> [Given passage]:
··········

With the the film’s quick plot, I was surprised when it ended after almost two hours. In a short span of time, every historical personality became much alive, and even personal, by the way the actors portrayed them. John Arcilla, who played the role of Luna, convinced me that the general was more than a rash character from my school textbooks. His eyes had this hint of madness that made Luna look much like him (add it with the general’s mustache). Yet, he had also embodied the other dimensions of his character very clearly.

No need to impose how realistic this film should be, as the facts in this part of Luna’s life was well narrated even with a few symbolisms, especially his assassination. (Oops, sorry for spoilers) Jerrold Tarog, the director of his film, had been ingenious in weaving history and relating it to our social consciousness. He had reintroduced a tragic but praiseworthy figure once forgotten in our classes. With that he brought an awakening to a demoralization that has never been cured until now.

This film showed us more than Luna’s character. Though it was not proven in history who killed Luna (though most viewers had implied it to be the president himself), his death had shown how much we are still dealing with the so-called cancer of society: treachery, greed, and selfishness. As Luna was eliminated by Filipino soldiers, the film revealed how his own countrymen was ready to put away unity for the sake of their own selfish agendas. So it is with our society today. I’ve seen this scene many times with our leaders, eliminating one another through character assassination. But I believe it’s not only hitting the political arena, but it goes out to all of us, as well.  Luna’s question echoes to many, “Kaya natin magbuwis ng buhay sa pamilya pero para sa isang prinsipiyong makabayan? (If we can sacrifice our lives for our own families can we not do it for our country?)”. What I got was more than a story, but a reality that we have to tackle and address.

··········

> [Records supplied]:
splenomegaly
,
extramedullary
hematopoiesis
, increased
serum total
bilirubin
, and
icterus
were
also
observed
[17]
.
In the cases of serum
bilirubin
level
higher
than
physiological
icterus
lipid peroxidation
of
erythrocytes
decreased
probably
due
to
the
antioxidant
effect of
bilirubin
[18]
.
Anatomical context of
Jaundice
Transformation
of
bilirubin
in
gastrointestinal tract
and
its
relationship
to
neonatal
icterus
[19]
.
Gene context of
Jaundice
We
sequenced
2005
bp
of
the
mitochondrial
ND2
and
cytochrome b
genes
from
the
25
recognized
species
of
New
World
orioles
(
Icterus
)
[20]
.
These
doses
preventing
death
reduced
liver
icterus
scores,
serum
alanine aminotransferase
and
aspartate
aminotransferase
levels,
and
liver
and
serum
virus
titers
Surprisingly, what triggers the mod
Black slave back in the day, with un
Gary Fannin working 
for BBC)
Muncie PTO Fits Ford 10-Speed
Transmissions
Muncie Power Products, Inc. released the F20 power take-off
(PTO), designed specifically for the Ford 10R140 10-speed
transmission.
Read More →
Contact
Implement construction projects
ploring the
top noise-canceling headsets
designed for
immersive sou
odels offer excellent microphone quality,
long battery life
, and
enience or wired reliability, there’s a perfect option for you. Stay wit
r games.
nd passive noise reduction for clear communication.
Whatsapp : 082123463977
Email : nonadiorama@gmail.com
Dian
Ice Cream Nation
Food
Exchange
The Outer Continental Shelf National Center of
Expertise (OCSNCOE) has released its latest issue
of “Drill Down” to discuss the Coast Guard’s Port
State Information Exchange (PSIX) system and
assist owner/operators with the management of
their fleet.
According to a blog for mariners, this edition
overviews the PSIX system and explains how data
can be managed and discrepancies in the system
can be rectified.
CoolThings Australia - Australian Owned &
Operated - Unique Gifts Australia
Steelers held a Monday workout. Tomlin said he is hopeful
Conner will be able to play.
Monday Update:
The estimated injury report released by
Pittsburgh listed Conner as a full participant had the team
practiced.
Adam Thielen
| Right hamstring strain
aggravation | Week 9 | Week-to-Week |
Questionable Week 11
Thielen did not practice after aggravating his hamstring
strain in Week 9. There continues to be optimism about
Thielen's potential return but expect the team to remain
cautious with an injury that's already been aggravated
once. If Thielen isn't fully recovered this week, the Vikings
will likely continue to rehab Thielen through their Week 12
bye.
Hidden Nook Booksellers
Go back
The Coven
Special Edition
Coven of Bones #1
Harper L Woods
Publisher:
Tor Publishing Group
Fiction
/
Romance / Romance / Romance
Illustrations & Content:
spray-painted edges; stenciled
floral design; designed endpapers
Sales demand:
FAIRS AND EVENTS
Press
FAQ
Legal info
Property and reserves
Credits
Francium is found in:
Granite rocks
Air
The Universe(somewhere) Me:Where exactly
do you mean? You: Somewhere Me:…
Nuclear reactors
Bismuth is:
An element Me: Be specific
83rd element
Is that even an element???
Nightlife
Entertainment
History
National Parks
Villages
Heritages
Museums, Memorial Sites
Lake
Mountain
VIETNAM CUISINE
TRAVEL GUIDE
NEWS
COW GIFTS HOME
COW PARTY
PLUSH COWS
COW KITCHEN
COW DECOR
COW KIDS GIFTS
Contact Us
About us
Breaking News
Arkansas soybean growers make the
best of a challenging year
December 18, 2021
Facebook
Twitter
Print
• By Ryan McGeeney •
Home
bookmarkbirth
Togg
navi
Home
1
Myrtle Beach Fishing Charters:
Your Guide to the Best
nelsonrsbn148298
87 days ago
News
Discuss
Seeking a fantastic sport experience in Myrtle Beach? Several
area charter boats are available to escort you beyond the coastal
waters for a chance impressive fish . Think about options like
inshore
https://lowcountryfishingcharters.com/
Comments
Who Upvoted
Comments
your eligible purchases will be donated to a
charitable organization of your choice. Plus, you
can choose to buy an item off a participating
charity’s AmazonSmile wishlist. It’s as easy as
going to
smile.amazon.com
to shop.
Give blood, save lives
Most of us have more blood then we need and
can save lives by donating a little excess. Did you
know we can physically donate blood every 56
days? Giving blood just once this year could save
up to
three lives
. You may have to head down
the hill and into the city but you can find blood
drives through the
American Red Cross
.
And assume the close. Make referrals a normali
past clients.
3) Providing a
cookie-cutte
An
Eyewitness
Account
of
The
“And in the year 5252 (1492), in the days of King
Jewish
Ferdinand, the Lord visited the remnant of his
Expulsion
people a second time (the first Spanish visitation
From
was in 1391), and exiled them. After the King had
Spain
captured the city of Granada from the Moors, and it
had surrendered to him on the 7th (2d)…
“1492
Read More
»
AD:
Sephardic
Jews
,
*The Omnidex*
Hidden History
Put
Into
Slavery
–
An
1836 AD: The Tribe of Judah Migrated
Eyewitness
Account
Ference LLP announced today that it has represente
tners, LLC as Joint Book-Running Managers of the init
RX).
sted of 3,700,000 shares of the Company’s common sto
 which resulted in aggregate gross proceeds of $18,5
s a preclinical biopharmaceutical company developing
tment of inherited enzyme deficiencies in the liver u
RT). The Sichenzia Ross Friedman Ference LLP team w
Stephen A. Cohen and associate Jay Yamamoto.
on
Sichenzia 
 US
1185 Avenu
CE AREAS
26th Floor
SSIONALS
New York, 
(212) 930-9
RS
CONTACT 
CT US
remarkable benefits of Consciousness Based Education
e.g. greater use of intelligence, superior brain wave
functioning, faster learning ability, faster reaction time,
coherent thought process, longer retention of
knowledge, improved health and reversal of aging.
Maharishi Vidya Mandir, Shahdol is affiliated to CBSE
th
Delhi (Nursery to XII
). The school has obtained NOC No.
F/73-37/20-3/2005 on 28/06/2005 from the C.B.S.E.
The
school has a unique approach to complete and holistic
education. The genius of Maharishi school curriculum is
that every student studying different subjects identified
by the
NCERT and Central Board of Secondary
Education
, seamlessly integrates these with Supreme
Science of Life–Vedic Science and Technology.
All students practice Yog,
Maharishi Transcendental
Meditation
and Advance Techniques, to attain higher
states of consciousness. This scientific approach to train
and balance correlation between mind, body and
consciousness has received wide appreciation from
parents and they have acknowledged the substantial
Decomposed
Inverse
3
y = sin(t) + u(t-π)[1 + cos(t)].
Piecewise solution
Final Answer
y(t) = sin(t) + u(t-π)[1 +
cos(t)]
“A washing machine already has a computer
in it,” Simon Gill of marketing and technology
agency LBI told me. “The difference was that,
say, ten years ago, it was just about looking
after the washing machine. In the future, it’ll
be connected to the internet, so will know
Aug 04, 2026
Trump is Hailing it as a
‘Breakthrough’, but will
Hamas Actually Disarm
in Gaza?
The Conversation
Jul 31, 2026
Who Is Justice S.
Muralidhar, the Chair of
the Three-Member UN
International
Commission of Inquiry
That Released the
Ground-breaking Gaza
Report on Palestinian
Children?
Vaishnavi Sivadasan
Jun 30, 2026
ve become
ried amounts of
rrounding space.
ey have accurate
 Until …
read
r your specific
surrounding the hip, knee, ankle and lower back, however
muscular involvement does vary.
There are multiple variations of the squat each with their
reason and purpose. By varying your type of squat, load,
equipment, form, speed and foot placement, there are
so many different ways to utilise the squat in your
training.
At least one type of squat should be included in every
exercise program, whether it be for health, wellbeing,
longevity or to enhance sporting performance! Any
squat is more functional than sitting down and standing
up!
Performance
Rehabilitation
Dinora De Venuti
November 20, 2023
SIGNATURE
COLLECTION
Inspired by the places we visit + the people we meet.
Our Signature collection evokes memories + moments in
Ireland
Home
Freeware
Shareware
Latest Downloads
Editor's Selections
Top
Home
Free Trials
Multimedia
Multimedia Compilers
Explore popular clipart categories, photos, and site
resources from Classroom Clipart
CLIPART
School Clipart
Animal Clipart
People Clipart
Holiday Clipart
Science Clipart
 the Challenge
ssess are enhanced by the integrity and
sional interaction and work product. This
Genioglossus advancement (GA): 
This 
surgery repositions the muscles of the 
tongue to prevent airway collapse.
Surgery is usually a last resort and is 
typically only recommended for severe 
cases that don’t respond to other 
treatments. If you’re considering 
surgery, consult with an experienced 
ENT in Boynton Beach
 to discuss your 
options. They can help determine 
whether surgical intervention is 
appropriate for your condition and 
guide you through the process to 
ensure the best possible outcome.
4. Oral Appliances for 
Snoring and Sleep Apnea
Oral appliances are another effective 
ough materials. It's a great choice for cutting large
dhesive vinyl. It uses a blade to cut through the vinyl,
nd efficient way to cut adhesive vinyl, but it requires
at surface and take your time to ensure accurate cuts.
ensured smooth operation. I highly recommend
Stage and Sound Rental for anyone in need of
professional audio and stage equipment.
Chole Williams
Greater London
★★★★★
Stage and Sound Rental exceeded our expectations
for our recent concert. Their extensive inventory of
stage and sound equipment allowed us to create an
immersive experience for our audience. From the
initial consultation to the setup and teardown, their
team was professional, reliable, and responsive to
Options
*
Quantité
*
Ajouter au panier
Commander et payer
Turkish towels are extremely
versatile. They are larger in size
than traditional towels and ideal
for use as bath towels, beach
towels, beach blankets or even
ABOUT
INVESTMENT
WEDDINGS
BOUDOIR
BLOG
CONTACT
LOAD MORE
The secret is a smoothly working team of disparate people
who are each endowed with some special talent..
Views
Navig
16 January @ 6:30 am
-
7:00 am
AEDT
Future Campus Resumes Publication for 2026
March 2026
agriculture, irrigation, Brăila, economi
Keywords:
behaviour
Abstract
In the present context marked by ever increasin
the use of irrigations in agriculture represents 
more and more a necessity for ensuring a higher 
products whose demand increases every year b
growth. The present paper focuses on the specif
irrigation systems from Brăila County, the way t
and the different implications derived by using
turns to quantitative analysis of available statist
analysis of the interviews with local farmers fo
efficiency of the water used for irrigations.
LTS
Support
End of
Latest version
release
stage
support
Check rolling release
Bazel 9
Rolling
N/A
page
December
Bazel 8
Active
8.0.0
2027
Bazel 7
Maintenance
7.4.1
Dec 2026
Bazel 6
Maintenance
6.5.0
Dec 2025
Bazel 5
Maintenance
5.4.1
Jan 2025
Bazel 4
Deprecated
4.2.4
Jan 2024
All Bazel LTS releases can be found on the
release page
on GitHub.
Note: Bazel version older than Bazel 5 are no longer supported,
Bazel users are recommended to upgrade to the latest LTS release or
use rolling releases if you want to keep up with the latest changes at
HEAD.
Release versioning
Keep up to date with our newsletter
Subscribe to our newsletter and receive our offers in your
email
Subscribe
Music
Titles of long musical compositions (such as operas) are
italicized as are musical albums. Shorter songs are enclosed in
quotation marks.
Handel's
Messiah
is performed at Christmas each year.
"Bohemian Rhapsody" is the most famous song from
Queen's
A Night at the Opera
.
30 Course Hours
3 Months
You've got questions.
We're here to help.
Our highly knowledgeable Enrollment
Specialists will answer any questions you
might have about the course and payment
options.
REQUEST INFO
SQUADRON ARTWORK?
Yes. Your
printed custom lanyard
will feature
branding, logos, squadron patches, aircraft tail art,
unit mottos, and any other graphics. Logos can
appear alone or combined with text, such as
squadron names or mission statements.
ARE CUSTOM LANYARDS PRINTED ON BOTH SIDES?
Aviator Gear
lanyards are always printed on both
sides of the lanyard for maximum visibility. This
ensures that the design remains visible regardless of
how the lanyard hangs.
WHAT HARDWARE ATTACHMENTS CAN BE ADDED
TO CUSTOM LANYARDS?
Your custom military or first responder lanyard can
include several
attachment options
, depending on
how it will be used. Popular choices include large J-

··········

> [Directions for this task]:
From the film review:
(a) Which actor played Luna?
(b) Who directed the film?
(c) In the film, by whom was Luna eliminated?
Rely only on the film review, not the data.

> [Answer]:
(a) John Arcilla
(b) Jerrold Tarog
(c) Filipino soldiers